§ **ACTION ITEM**
What is needed is the full set of records, word for word, with no pictures.

§ **DATA**
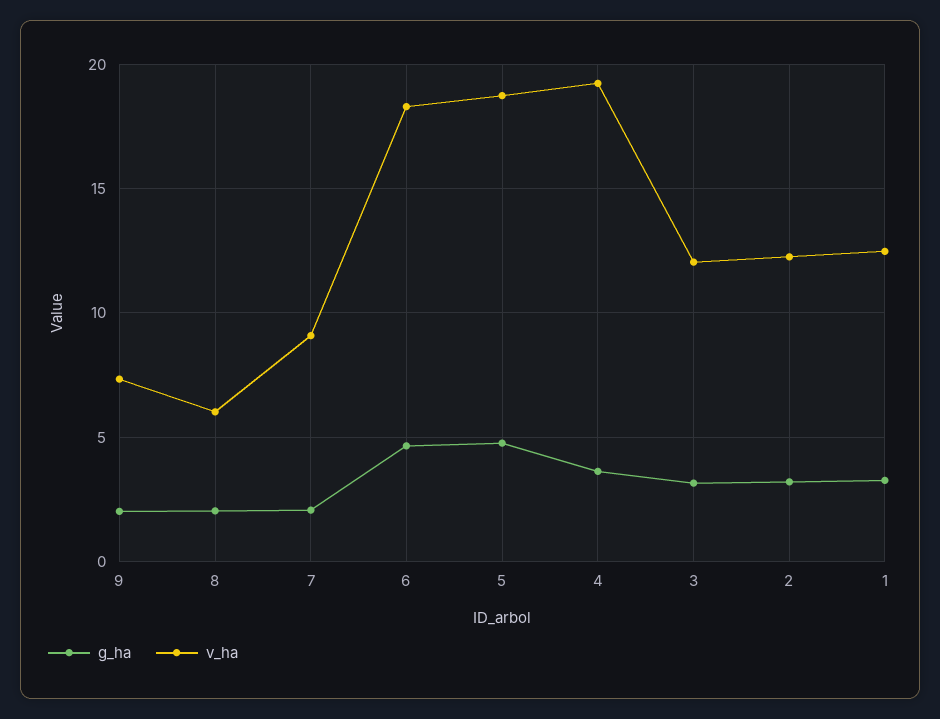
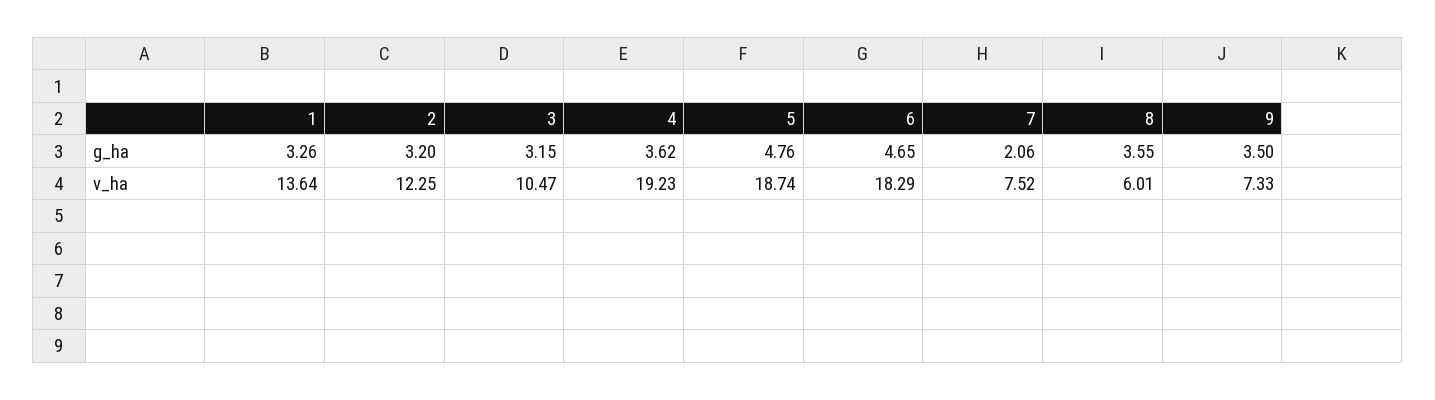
  {
    "g_ha": {
-     "9": 2,
+     "9": 3.5,
-     "8": 2,
+     "8": 3.55,
      "7": 2.06,
      "6": 4.65,
      "5": 4.76,
      "4": 3.62,
      "3": 3.15,
      "2": 3.2,
      "1": 3.26
    },
    "v_ha": {
      "9": 7.33,
      "8": 6.01,
-     "7": 9,
+     "7": 7.52,
      "6": 18.29,
      "5": 18.74,
      "4": 19.23,
-     "3": 12,
+     "3": 10.47,
      "2": 12.25,
-     "1": 12.5
+     "1": 13.64
    }
  }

§ **PROBLEM SOLUTION**
  {
    "g_ha": {
-     "9": 2,
+     "9": 3.5,
-     "8": 2,
+     "8": 3.55,
      "7": 2.06,
      "6": 4.65,
      "5": 4.76,
      "4": 3.62,
      "3": 3.15,
      "2": 3.2,
      "1": 3.26
    },
    "v_ha": {
      "9": 7.33,
      "8": 6.01,
-     "7": 9,
+     "7": 7.52,
      "6": 18.29,
      "5": 18.74,
      "4": 19.23,
-     "3": 12,
+     "3": 10.47,
      "2": 12.25,
-     "1": 12.5
+     "1": 13.64
    }
  }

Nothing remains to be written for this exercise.